The interior layout has three naves, marked by columns with stone capitals that still retain the ancient medieval imprint. In the right aisle there are two chapels with domes. The first is that of the Rosary with a sculpture of the Imago pietatis attributed to the school of Stefano da Putignano, the second is the chapel of Ss. Sacramento. Between the wall that joins the two chapels there is the most prestigious sculpture of the Apulian Renaissance: the Madonna with Child and Offerers, also known as the "Madonna del Cardellino"(1517).

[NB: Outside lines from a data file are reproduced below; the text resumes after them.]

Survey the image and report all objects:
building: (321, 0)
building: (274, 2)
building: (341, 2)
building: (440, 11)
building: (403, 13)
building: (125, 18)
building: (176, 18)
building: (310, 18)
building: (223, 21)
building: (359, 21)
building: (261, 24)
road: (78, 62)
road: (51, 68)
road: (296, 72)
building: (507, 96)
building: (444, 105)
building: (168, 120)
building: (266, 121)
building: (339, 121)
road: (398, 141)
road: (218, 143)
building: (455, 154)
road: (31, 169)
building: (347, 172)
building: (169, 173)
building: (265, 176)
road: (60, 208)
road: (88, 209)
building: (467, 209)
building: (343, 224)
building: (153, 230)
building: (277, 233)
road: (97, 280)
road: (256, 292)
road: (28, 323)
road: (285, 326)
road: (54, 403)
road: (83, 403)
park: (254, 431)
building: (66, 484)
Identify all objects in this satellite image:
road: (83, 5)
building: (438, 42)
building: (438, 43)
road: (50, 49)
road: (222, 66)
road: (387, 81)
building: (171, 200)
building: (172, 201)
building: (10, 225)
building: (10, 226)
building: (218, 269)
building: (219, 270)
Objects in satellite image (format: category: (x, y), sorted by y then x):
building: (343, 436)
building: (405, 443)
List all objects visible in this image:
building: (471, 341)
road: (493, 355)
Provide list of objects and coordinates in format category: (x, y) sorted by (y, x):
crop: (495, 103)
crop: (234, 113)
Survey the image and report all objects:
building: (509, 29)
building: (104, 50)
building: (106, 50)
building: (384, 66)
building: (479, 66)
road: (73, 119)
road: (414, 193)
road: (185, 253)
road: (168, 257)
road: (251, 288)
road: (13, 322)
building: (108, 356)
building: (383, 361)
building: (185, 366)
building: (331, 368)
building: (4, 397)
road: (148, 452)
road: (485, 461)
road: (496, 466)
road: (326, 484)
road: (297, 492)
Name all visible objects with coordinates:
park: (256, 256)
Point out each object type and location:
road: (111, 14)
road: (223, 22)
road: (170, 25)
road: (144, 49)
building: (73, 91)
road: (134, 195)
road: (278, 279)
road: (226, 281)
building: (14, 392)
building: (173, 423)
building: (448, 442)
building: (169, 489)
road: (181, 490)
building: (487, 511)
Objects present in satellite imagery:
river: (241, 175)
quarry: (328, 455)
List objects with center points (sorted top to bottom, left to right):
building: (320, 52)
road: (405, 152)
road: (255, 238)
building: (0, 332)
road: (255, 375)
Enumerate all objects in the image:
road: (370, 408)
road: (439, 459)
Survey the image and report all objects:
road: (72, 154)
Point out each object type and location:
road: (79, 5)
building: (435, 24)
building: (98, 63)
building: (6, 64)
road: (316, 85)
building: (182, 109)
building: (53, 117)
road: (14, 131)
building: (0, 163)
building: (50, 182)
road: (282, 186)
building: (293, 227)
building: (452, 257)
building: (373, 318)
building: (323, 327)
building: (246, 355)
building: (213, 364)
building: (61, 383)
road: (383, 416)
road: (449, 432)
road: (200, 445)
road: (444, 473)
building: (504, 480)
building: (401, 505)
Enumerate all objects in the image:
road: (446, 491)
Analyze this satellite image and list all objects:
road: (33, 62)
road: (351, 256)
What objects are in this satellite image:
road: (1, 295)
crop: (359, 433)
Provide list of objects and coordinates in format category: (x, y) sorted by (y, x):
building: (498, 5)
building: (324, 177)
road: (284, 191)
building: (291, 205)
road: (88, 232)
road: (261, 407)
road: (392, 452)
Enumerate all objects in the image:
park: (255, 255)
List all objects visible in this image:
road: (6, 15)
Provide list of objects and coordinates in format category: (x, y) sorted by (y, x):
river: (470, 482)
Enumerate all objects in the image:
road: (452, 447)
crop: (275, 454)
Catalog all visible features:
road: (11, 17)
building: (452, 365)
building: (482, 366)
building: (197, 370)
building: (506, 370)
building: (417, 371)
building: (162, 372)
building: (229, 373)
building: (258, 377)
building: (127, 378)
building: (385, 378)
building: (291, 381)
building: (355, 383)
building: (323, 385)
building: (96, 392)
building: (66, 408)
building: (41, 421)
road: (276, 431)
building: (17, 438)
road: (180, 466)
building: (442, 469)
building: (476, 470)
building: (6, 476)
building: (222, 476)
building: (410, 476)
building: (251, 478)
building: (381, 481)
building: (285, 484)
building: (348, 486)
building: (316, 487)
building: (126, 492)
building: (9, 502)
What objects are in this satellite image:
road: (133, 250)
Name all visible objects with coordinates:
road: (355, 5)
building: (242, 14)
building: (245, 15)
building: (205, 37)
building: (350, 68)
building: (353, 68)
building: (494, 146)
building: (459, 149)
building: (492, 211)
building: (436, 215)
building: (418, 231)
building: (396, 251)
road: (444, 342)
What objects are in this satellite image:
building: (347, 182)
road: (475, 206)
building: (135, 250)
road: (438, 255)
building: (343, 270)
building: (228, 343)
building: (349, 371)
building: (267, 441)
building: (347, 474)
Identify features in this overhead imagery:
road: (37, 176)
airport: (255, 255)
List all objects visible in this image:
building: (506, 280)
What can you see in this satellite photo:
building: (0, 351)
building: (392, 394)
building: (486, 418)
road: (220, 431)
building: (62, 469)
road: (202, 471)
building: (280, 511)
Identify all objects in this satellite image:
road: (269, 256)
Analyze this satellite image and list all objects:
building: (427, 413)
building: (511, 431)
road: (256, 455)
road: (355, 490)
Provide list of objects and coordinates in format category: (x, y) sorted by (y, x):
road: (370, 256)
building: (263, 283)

On the wall of the left aisle there are traces of paintings; one depicts the Madonna of Constantinople in the middle of St. George and St. Catherine of Alexandria, the other, the figure of a Madonna with a very slight sign, the rest of the fresco has been lost. On the high altar stands the wooden statue of St. Nicholas. The sacristy is also a treasure chest of works of art of interest; the wooden bas-relief of the Madonna della Madia and the canvas of Saints Quirico and Giulitta by Barnaba Zizzi, a painter from Cisternino.